# Source material

-.-.-

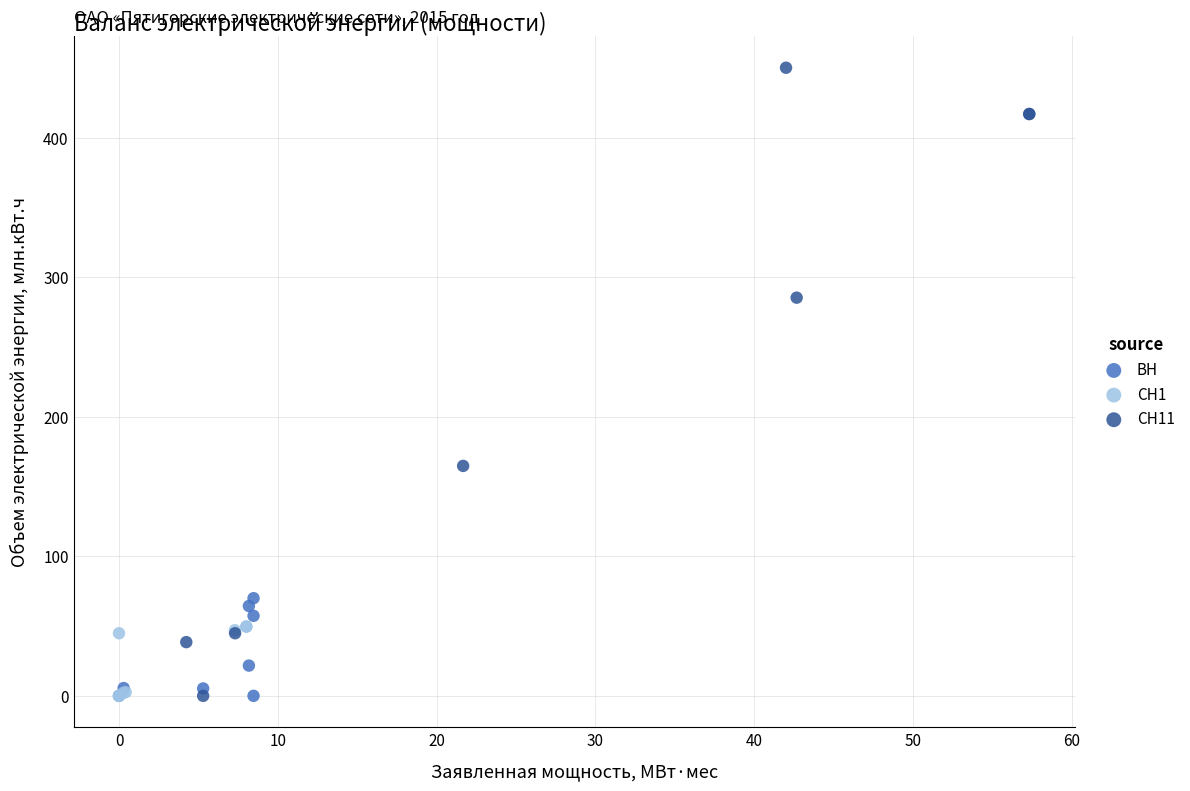

Which series has the largest Y range (max minus min)?

СН11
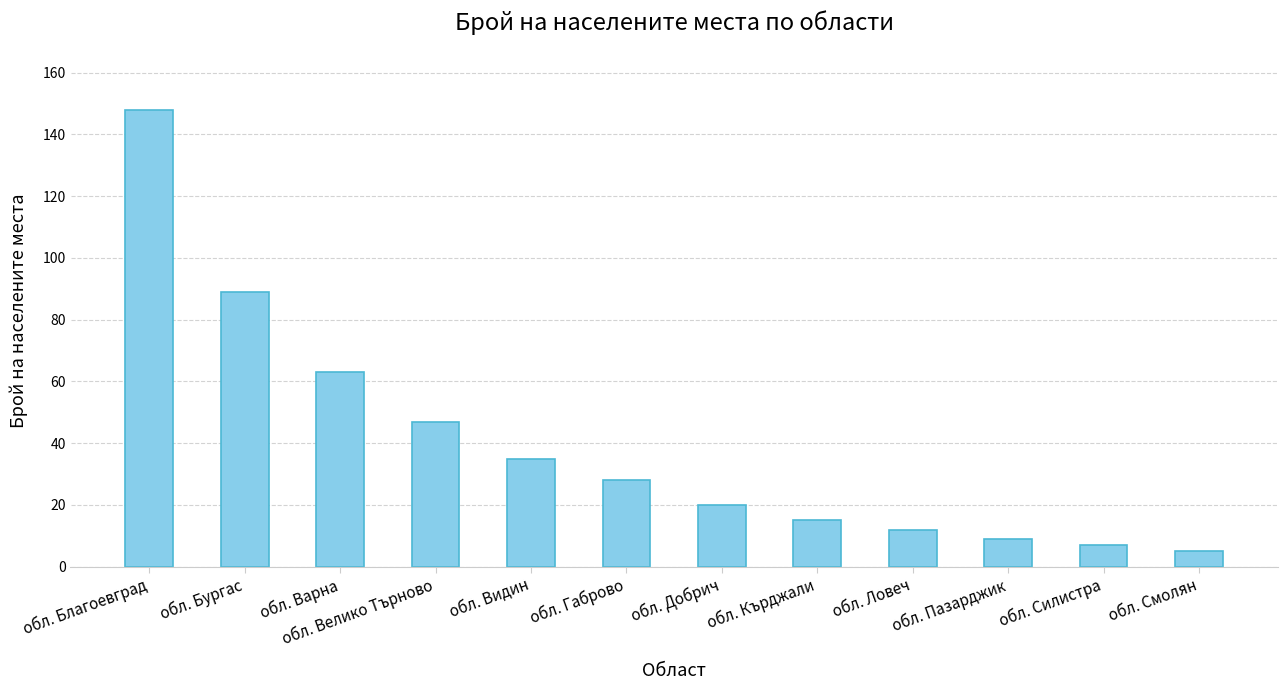

What is the maximum value shown in the chart?

148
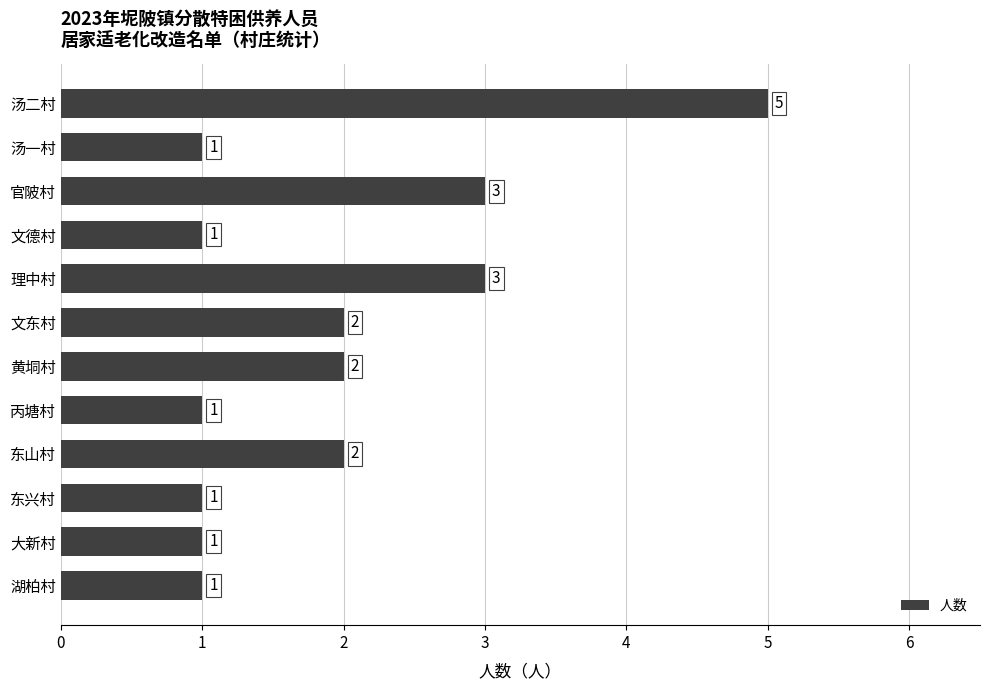

Reading top to bottom, list all the values displayed in this chart.

汤二村=5	汤一村=1	官陂村=3	文德村=1	理中村=3	文东村=2	黄垌村=2	丙塘村=1	东山村=2	东兴村=1	大新村=1	湖柏村=1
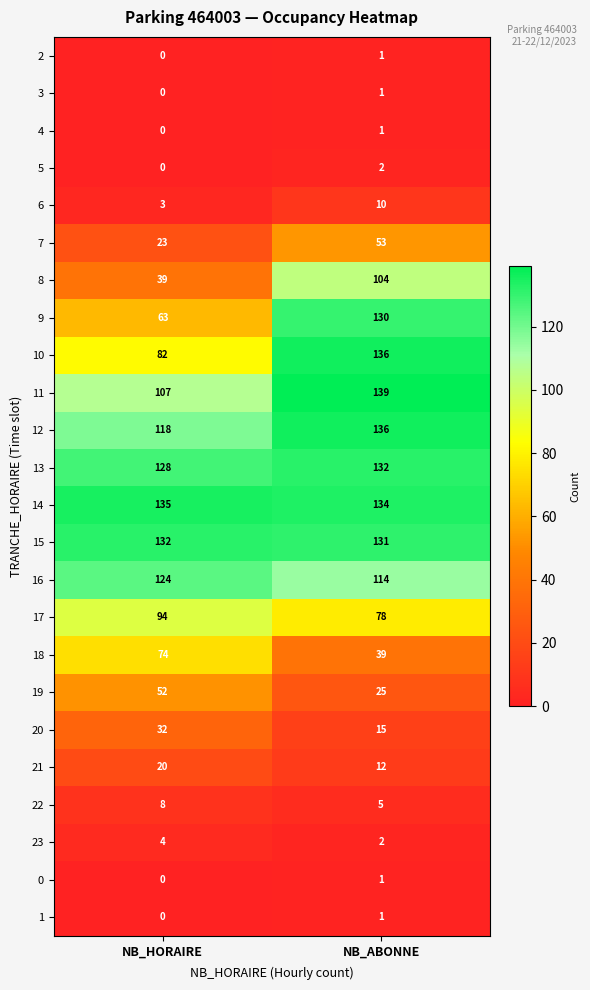

Count the number of categories in the chart.

2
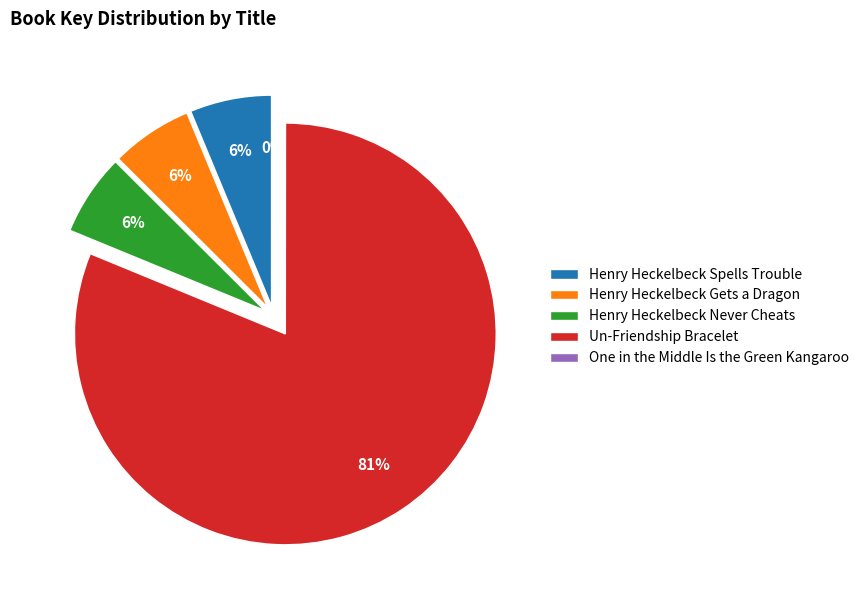

What is the change in value from Henry Heckelbeck Never Cheats to One in the Middle Is the Green Kangaroo?

-164624972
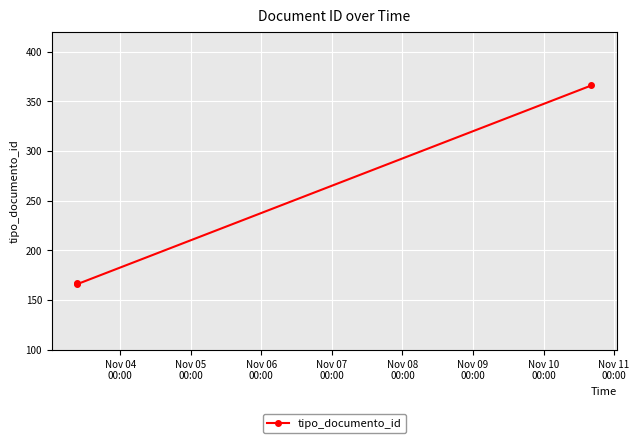

What is the value of the 2nd point from the left?

166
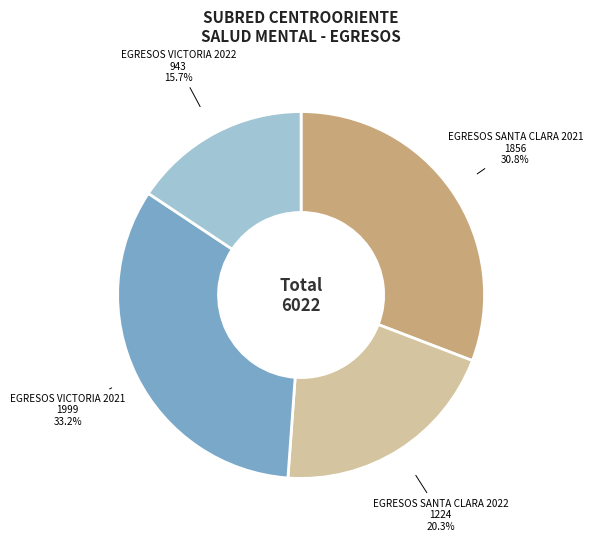

To the nearest percent, what is the average slice percentage?

25%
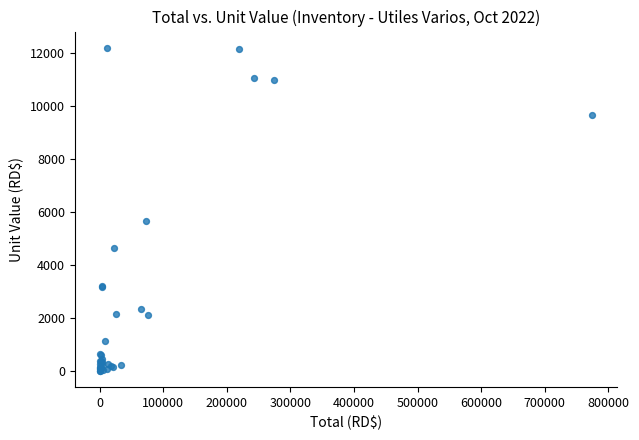

What Y value in the scatter plot is closest to 6101?

5653.1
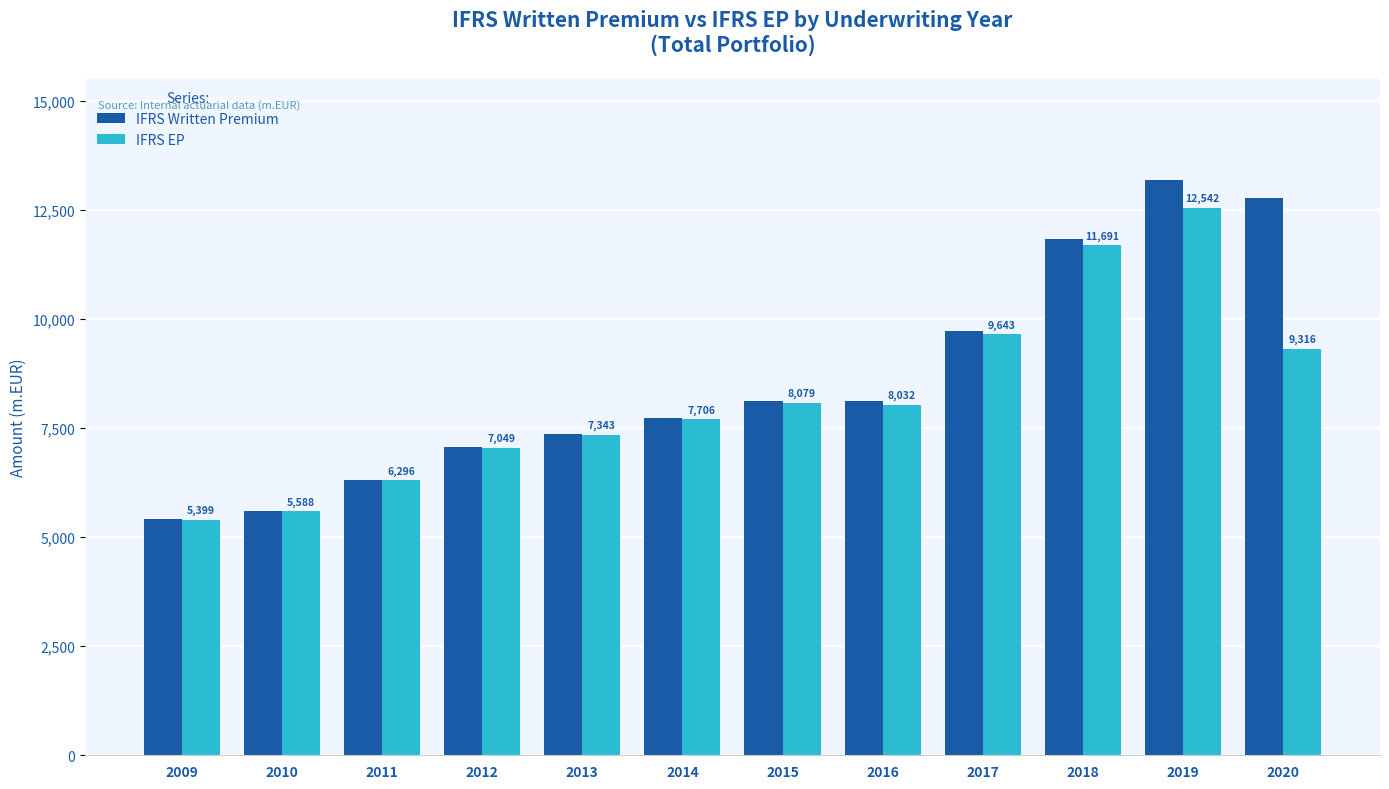

At how many categories does at least one series exceed 9145?

4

-.-.-

# Task description
Please switch "chart" to "graph" everywhere in the items above and give them again with nothing else changed, leaving out the pictures.

# Output of the exercise
Which series has the largest Y range (max minus min)?

СН11

What is the maximum value shown in the graph?

148

Reading top to bottom, list all the values displayed in this graph.

汤二村=5	汤一村=1	官陂村=3	文德村=1	理中村=3	文东村=2	黄垌村=2	丙塘村=1	东山村=2	东兴村=1	大新村=1	湖柏村=1

Count the number of categories in the graph.

2

What is the change in value from Henry Heckelbeck Never Cheats to One in the Middle Is the Green Kangaroo?

-164624972

What is the value of the 2nd point from the left?

166

To the nearest percent, what is the average slice percentage?

25%

What Y value in the scatter plot is closest to 6101?

5653.1

At how many categories does at least one series exceed 9145?

4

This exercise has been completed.